Logotherapy is a school, or type, of psychotherapy developed by Viennese psychiatrist Viktor E. Frankl (1905–97). It is based on the idea that life is a quest for meaning and that the will to find meaning is the main motivating force in all human beings. Many of Frankl's ideas were informed by his experience as a prisoner in Nazi concentration camps during World War II.
Logotherapy is known as the Third Viennese School of Psychotherapy, alongside those of Sigmund Freud (1856–1939) and Alfred Adler (1870–1937). The name is derived from the Greek word logos, which translates as meaning or spirit. One of the core principles of the philosophy is that life has meaning even in the most miserable of circumstances or conditions. Frankl outlined the basis of logotherapy in his 1946 book Man's Search for Meaning, which also details his experiences as a prisoner in four Nazi concentration camps. The book shows how Frankl's Holocaust experiences led to the development of his life-affirming approach to mental health.

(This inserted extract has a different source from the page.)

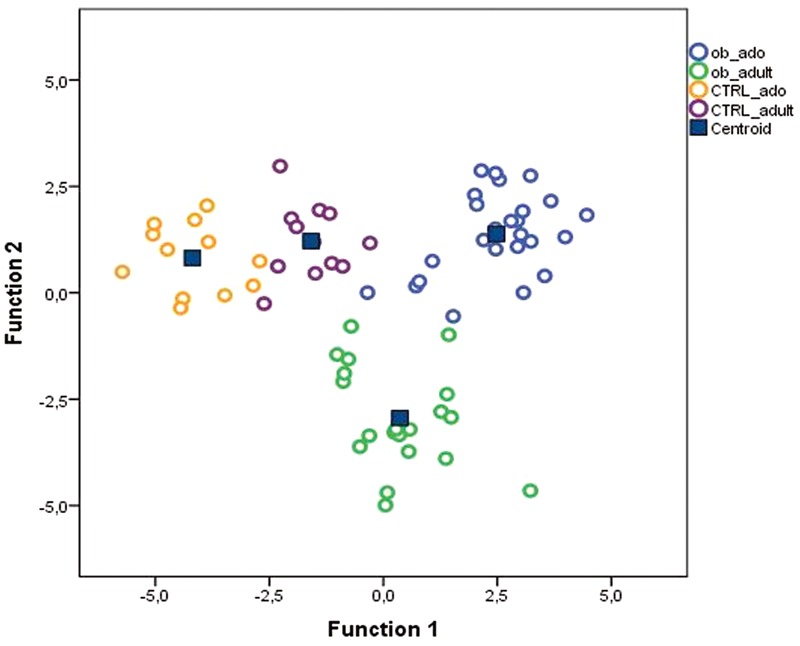
Canonical discriminant plot. Scatter plot of canonical discriminant analysis (DA) based on univariate ANOVA and Fisher’s coefficient applied to all OTUs of samples belonging to CTRL_ado, CTRL_adult, ob_ado, and ob_adult groups.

The three core paradigms, meaning model or fundamental pattern, which make up the basis of logotherapy are: (1) freedom of will, which states that individuals always retain the freedom to choose how to respond to a situation; (2) will to meaning, which states that every human is motivated by the desire to find meaning; and (3) meaning of life, the core belief that life has meaning no matter the circumstances.

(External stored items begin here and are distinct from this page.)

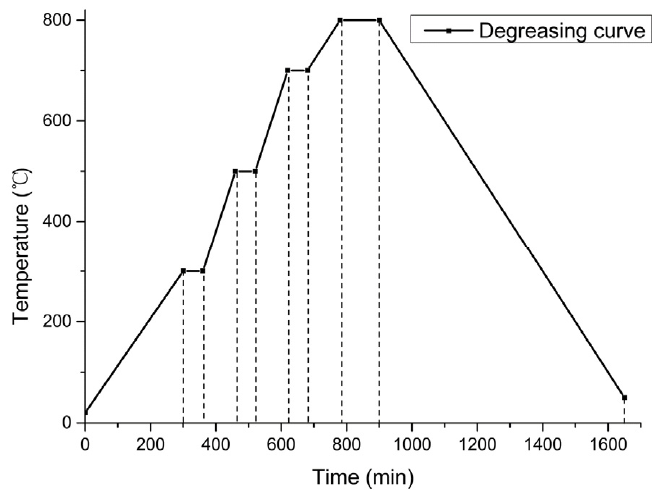
Figure 3. Degreasing curve of sample in vacuum furnace.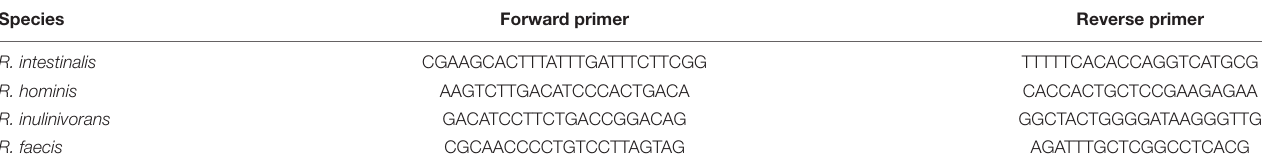
TABLE 2 | Primers used in qPCR quantification of Roseburia species. Species Forward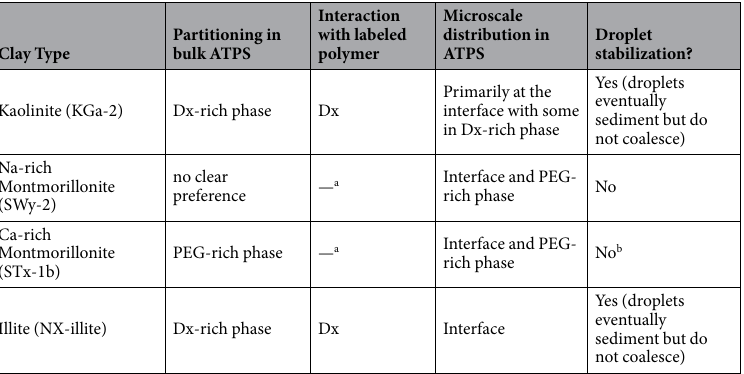
Table 2. Summary of clay mineral behavior in 15%/15% w/w PEG/Dx ATPS. a No apparent adsorption of either labeled polymer to majority of particles in these samples. Non-montmorillonite impurity particles in these samples interact with labeled dextran; see text and Supporting Information for discussion. b Ca montmorillonite particles in PEG-rich phase sometimes physically block contact of Dx-rich droplets; they do not accumulate at or stabilize the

Logotherapy assumes an optimistic view of life. The final chapter in Man's Search for Meaning, entitled “Tragic Optimism,” deals with the idea that even when all other freedoms are taken away, nothing can deprive a human being of the freedom to choose how to respond to a situation and that individuals are free to find meaning under all circumstances.
In a therapeutic setting, logotherapy may empower clients to seek their own meaning even in the midst of suffering and death. It is used by healthcare professionals to help terminally ill patients achieve an optimistic attitude toward life and has also been shown to be successful at alleviating feelings of meaninglessness among paralyzed patients.